■ **Records supplied**
=== Section Start ===

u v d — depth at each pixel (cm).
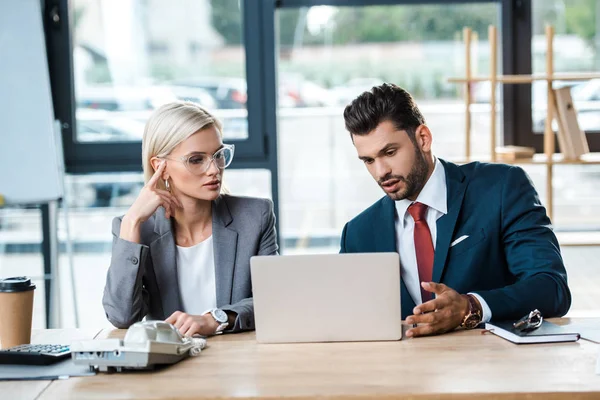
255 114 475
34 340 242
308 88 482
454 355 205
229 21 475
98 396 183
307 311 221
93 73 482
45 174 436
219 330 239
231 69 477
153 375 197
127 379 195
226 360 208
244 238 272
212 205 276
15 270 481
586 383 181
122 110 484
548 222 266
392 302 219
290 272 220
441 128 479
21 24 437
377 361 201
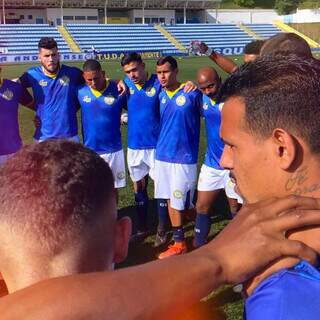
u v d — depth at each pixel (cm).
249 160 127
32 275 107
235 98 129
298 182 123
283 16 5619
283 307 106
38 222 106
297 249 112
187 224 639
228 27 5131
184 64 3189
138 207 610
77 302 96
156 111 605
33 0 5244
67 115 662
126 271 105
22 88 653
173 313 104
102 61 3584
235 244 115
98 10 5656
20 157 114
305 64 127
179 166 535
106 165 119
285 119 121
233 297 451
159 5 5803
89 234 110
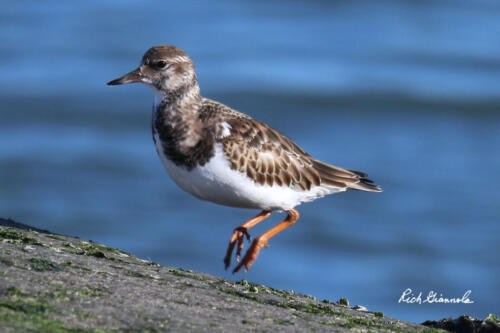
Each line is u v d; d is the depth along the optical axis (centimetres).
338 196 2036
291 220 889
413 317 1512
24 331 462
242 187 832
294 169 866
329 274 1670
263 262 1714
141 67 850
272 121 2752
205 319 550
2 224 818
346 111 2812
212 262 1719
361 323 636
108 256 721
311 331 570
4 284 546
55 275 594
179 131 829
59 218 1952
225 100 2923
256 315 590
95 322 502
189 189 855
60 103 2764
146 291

=== Section End ===
=== Section Start ===

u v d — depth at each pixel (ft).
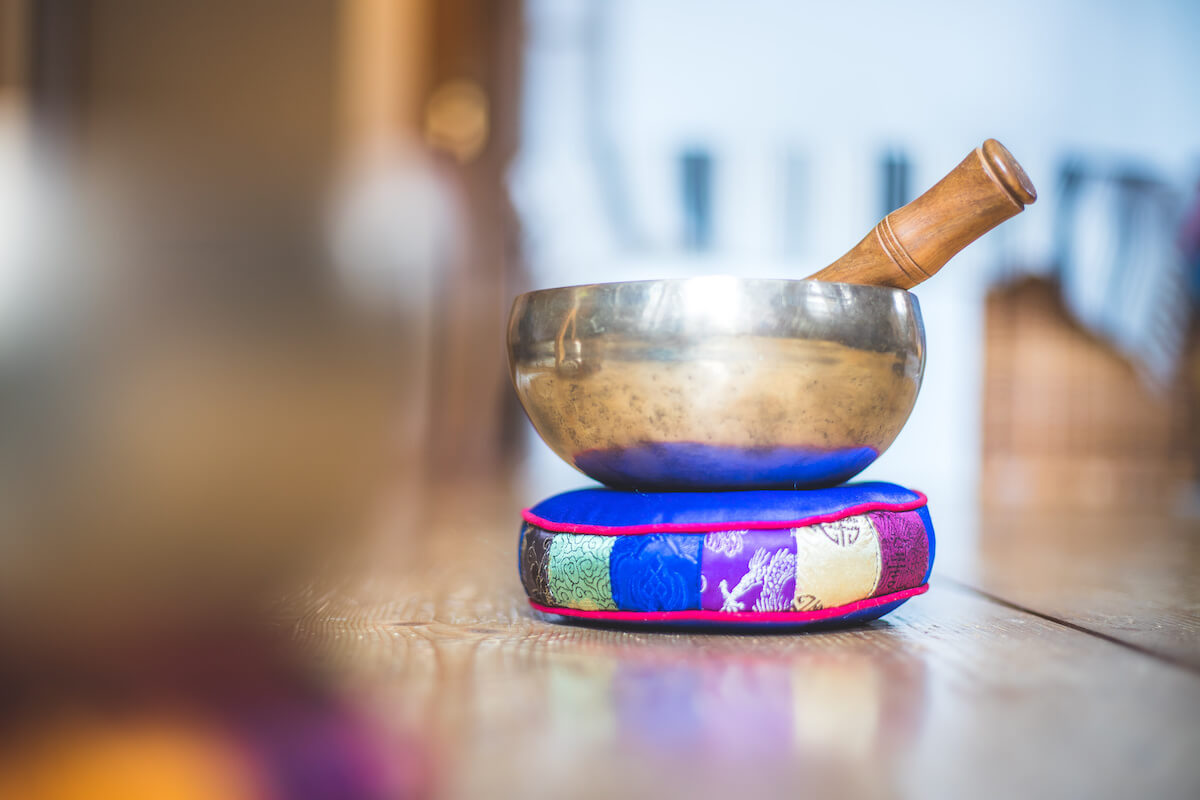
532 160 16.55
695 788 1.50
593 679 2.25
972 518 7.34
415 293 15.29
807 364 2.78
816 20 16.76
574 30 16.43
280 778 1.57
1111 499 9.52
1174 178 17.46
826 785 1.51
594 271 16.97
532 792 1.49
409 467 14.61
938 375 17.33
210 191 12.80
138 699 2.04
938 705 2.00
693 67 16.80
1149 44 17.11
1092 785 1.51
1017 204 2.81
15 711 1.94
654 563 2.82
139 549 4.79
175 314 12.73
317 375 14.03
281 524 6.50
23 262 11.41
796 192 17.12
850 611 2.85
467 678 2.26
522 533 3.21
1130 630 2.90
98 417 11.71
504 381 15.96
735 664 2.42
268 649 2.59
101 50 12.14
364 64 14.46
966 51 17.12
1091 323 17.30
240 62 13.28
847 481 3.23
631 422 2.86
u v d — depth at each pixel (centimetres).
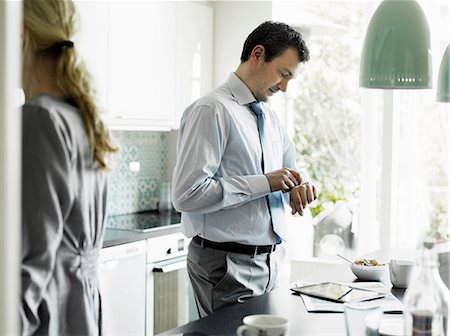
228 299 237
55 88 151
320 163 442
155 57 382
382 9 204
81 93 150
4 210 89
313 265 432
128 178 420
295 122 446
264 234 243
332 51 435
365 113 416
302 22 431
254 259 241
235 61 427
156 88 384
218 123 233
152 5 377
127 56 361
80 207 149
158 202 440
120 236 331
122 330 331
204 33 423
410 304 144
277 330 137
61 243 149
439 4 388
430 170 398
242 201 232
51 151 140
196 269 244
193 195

=== Section End ===

Go through the listing above, and whenever a line holds the word "pixel", copy it.

■ **Solution to the problem**
u v d — depth at each pixel (cm).
u v d — depth at each pixel (cm).
u v d — depth at each pixel (ft).
u v d — depth at each pixel (centimetres).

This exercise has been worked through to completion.